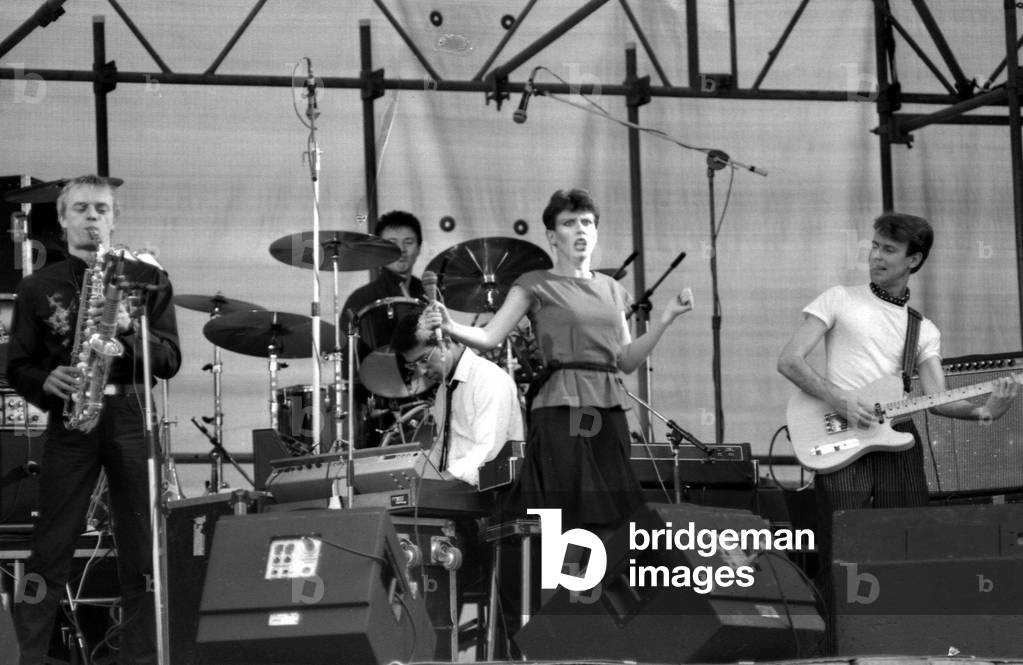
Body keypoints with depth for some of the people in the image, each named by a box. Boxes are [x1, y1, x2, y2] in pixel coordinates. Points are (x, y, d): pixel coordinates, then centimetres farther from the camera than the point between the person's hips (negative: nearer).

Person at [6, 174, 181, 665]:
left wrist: (128, 329, -13)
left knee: (142, 552, -1)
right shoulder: (38, 288, 11)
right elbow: (17, 367, 10)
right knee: (50, 550, -4)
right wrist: (47, 383, -11)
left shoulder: (147, 280, 10)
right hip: (70, 421, 0)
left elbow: (169, 361, 4)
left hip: (132, 418, 0)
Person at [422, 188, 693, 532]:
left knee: (608, 520, 3)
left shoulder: (611, 290, 18)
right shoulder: (536, 285, 3)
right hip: (561, 412, -5)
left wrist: (666, 317, 7)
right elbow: (488, 337, -7)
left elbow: (627, 361, 17)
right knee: (565, 518, -9)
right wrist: (449, 326, -26)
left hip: (609, 412, 5)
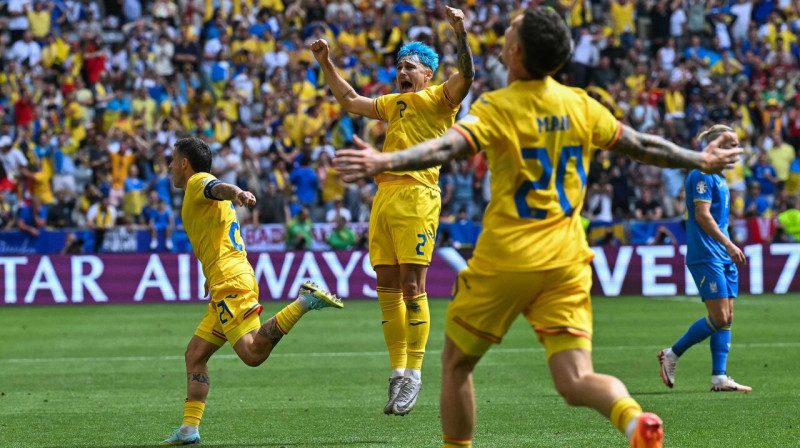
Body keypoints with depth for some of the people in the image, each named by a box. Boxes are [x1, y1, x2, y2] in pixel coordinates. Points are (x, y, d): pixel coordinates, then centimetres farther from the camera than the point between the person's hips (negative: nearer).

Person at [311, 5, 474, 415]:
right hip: (383, 198, 7)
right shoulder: (394, 103, 27)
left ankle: (414, 374, -7)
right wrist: (326, 64, 35)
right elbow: (349, 100, 40)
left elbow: (465, 77, -15)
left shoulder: (437, 100, 5)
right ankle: (398, 373, 8)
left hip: (416, 196, -7)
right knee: (388, 288, 3)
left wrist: (461, 34, -27)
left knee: (411, 287, -11)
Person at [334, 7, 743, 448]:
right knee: (575, 381, -3)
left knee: (456, 363, 16)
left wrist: (384, 161, -41)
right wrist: (700, 160, 33)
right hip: (566, 263, 4)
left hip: (504, 261, -4)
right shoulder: (581, 106, 6)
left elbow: (446, 147, -27)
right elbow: (643, 146, 17)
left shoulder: (497, 108, -9)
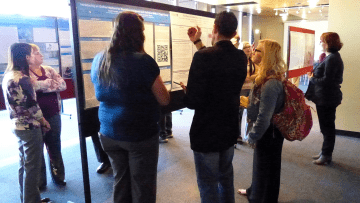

= = = = = = =

Problem to work on
Copy out everything in the rows above, from the line containing "right hip: (566, 263, 4)" down to the end of the rows, without changing anything. Leave the pictures out.

Task solution
right hip: (566, 263, 4)
left hip: (504, 261, -4)
right shoulder: (581, 106, 6)
left elbow: (446, 147, -27)
right elbow: (643, 146, 17)
left shoulder: (497, 108, -9)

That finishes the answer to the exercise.